DATA FOR PROCESSING:
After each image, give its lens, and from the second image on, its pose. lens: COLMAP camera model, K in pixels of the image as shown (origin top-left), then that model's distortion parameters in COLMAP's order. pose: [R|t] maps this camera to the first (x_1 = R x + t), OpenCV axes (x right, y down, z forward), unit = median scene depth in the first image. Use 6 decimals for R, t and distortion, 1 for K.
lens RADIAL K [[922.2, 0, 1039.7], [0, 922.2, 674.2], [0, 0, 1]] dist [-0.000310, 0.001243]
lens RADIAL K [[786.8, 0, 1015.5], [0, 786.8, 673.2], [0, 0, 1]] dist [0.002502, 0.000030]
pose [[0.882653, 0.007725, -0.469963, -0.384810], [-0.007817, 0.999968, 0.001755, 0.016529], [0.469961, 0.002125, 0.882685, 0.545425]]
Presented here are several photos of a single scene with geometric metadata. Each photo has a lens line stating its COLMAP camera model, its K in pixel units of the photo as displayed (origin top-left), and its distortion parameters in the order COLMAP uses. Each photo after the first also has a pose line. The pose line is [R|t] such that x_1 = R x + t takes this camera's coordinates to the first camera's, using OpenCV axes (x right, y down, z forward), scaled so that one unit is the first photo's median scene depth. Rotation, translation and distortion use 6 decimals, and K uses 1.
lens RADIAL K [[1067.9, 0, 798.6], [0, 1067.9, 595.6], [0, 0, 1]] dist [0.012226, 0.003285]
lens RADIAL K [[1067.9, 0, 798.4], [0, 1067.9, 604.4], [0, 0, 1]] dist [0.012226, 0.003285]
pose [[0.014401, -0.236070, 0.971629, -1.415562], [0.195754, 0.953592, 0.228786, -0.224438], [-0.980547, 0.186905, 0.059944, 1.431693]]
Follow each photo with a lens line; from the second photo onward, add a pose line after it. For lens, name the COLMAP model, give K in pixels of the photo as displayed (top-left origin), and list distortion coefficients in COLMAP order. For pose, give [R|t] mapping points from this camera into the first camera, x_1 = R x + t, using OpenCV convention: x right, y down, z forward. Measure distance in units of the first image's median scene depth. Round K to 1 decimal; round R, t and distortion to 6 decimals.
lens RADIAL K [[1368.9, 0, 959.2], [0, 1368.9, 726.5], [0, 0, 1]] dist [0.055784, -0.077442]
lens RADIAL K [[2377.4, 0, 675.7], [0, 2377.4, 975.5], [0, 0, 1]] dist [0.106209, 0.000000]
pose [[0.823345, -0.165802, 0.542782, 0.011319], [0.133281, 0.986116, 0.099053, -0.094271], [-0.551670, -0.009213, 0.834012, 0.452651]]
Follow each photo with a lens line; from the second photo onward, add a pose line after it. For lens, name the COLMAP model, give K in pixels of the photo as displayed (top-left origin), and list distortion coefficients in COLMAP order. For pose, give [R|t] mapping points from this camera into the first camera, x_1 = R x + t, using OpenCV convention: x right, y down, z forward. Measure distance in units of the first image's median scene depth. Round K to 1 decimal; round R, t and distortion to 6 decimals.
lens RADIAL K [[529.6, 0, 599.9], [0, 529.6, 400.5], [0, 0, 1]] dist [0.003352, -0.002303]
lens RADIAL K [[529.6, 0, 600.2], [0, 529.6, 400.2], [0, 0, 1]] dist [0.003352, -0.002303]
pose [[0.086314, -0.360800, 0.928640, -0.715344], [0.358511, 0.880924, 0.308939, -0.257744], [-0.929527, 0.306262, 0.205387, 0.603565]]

INSTRUCTIONS FOR THE TASK: Tally how many lines in the listing above contain the word "left", with case counting, and give only that number.

ANSWER: 4